List of possible columns for selection. It is possible to choose several columns for filtering by clicking on the '+' button in the brick settings and specifying the way of their processing:
The binary flag, which determines the behavior in the context of the selected columns
Notes
- Scorecard requires the binary feature vector. Please be sure that the Scoring Model meets these requirements.

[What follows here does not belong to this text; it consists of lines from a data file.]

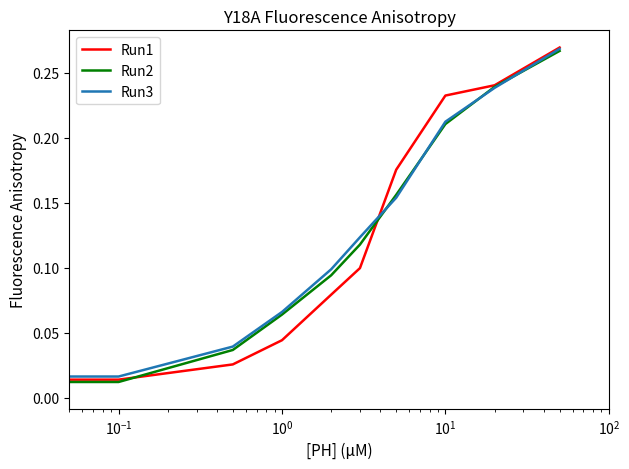

How many lines are shown in the chart?

3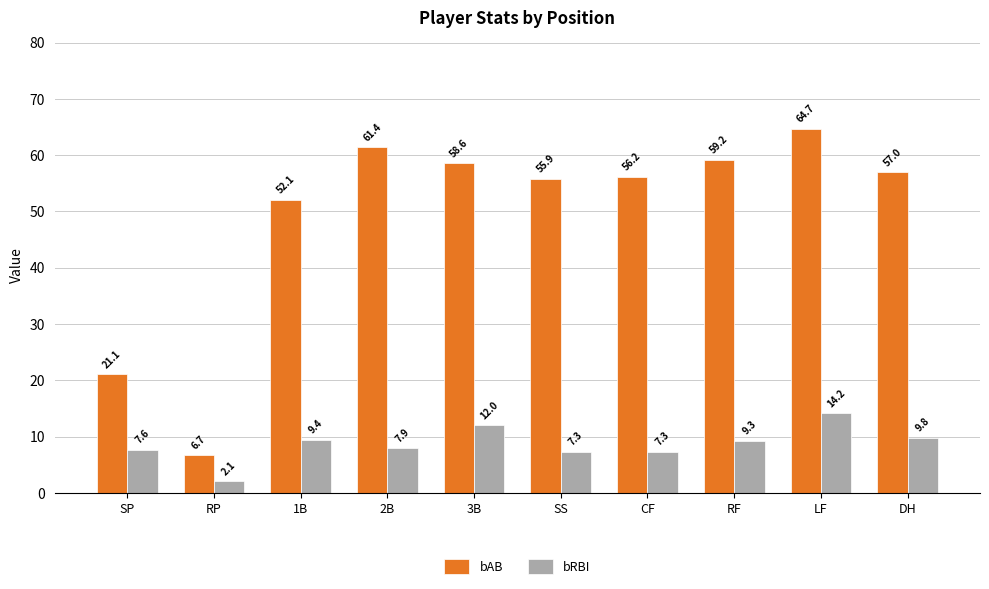

Which label corresponds to the largest value in the chart?

LF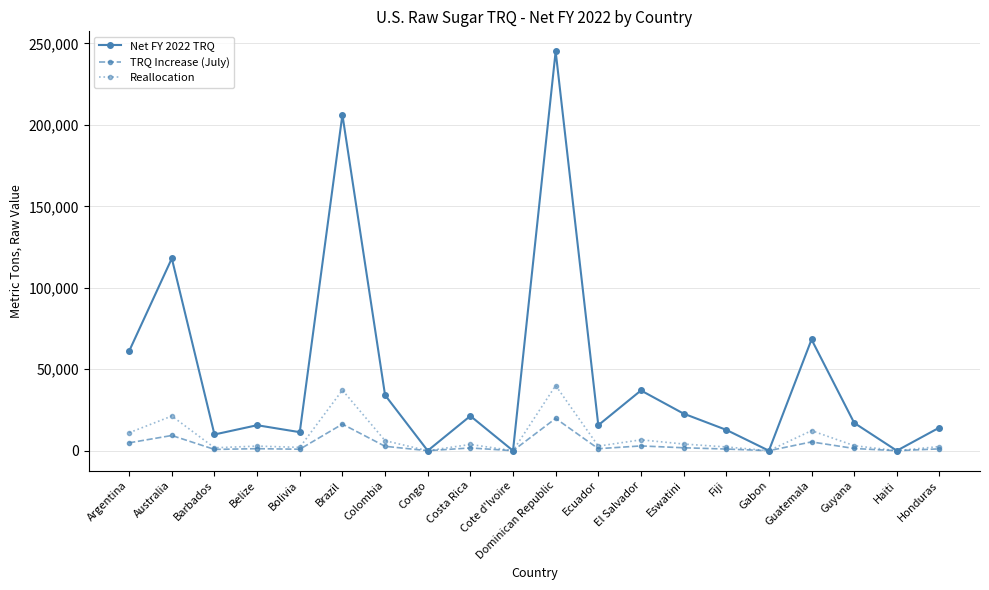

Which label corresponds to the largest value in the chart?

Dominican Republic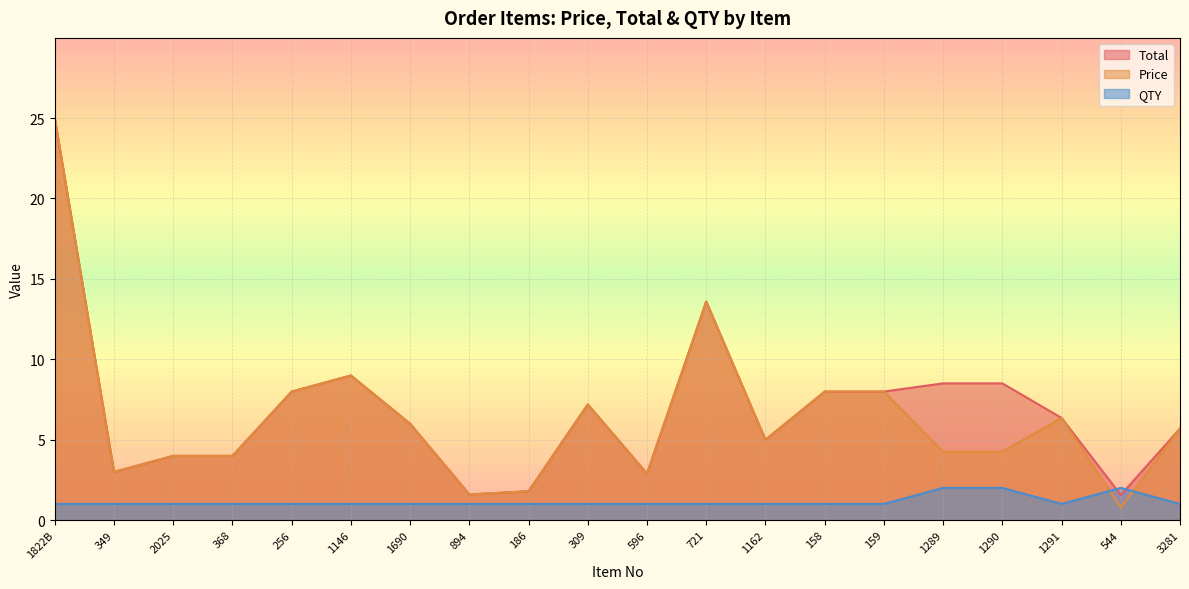

At which label does Total first exceed 6?

1822B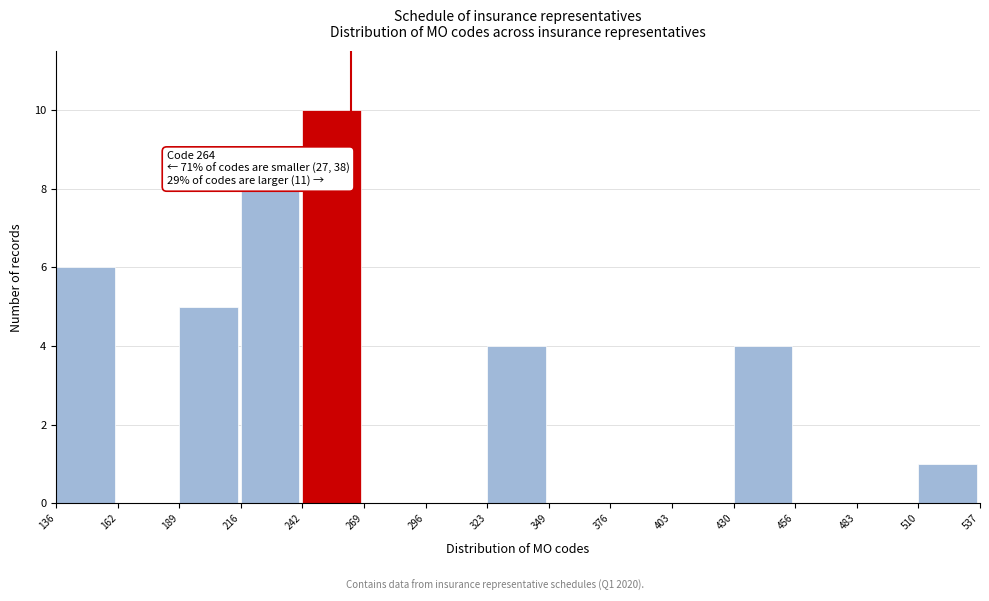

Over which range of the x-axis is the bar tallest?

242 to 269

- Scorecards adjustment with Data Sampling requires the consistency between WoE and LogReg coefficient for the correspondent categories, otherwise, these categories will be excluded from the resulted Scorecards.
Example of usage
Let's consider the binary classification problem . The inverse target variable takes two values - survived (0) - good or non-event case / not-survived (1) - bad or event case. The general information about predictors is represented below:
- passengerid (category) - ID of passenger
- name (category) - Passenger's name
- pclass (category) - Ticket class
- sex (category) - Gender
- age (numeric) - Age in years
- sibsp (numeric) - Number of siblings / spouses aboard the Titanic
- parch (category) - Number of parents / children aboard the Titanic
- ticket (category) - Ticket number
- fare (numeric) - Passenger fare
- cabin (category) - Cabin number
- embarked (category) - Port of Embarkation
We need to get the scorecard that allows to assess the Survival Score of the passenger.
Data Processing Pipeline description
For getting the Scorecard we need to train the Logistics Regression model, which returns the probability of Not-Survive (0 - if the passenger survived and 1 otherwise). The feature-vector of the Logistic regression should be represented in the binary form, that's why we need to make some data preprocessing - encoding of the categorical features and binning with the further encoding of the numerical ones.
The demo pipeline with the Scorecard brick is represented below
Scorecard brick should be connected with Logistics Regression and can accept the dataset with the corresponded structure for the WoE adjustment. In this case, we used Odds Scaling with the Target score of 600, which corresponds to the Target odds of 20 to 1. The final Scorecard is depicted below:
The resulted table has three columns - Feature (scored attribute), Coef(coefficients of the trained Logistic regression model) and Score (partial scores for the attributes). As the model predicts the chance of non-surviving, the partial scores, which contribute to the surviving score, have the opposite sign to the LogReg coefficients.
It's not difficult to see that if the passenger belongs to the female group or is a child or is traveling in the first class - they have more chances for surviving. On the other hand, the "third class" attribute is extremely decreased the Surviving score.